I was excited a couple of years ago when David Braley gave $10 million toward a McMaster Health Centre. One of his strong stipulations was that the centre be located downtown.
Braley is a well-traveled man and sharp businessman. He's seen the massive effect that university campuses have had in downtowns of other cities such as Portland, Tacoma, Montreal and so on. I thought it was a brilliant move by him, and possibly the only way McMaster would ever locate any substantial portion of it's operations downtown - by being forced to by a large donation.
Sadly, we are now seeing the same old business model from McMaster after negotiations fell apart with Hamilton's School Board.
Today's Spectator reports that developer Brian Otis (from Toronto, no less) has offered to give McMaster a $2 million piece of land right downtown, mere steps from the school board site.
That's right - he wants to give them the land. Do you think he understands the value of urban university campuses?
McMaster has turned down his offer and is now leaning towards building this massive health project in the McMaster Innovation Park.
One could be forgiven for thinking that Mac actually has it in for our downtown. A $10 million gift and now a $2 million piece of land are still not enough to convince the school to break out of its suburban business park mentality and actually do a wonderful, urban project that would not only raise their profile, but also be a tremendous boost to the city's downtown and very convenient for the site's 75,000 annual patients.
Publicly, we've been told all along that a downtown locale close to convenient transit was necessary for this project. Residents near the Innovation Park can brace themselves for close to 75,000 new vehicle trips annually trundling through their neighbourhood.
The University of Toronto seems to have figured out how to grow and expand their university in the heart of Canada's largest downtown. McMaster is addicted to four-storey box buildings more suited for the North Service Road in Burlington.

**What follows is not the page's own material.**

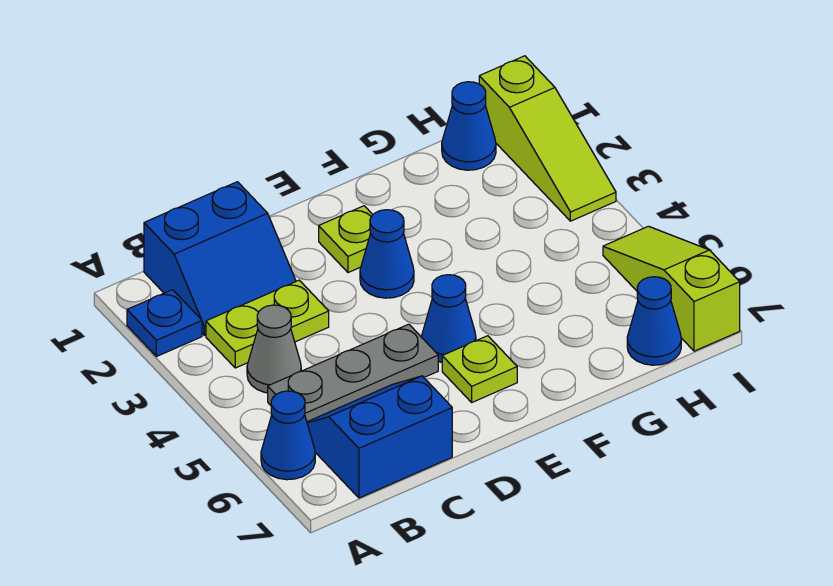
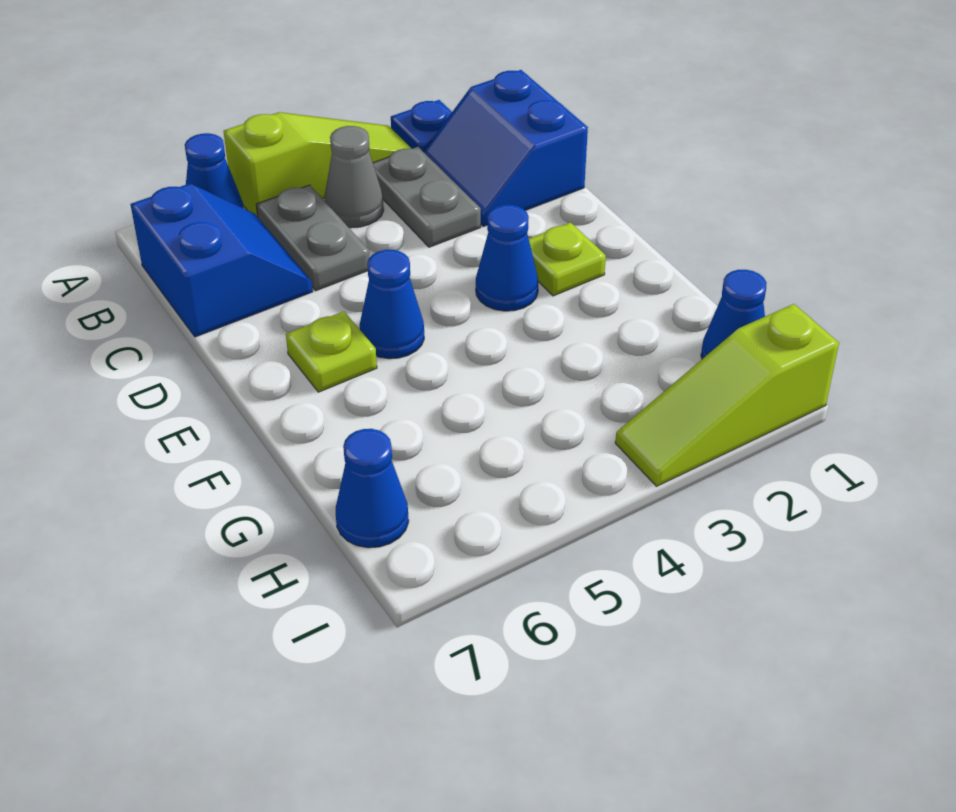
lime plate B3:C3 level 1 -> grey plate B3:C3 level 1
grey plate B5:D5 level 1 -> grey plate B5:C5 level 1
lime slope I5:I7 level 1 top 7 -> lime slope A3:A5 level 1 top 5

This is becoming a wasted opportunity for a signature project at a prime site in downtown Hamilton.
Imagine the impact an additional 75,000 people would have on the businesses in Jackson Square, Hess Village, the Farmers Market and along King Street.
Instead, we're going to do what we do best - stick them all on the 403 and watch them curse under their breath in a traffic jam at Aberdeen.
As is case far too often in Hamilton, we're left to ponder what could have been.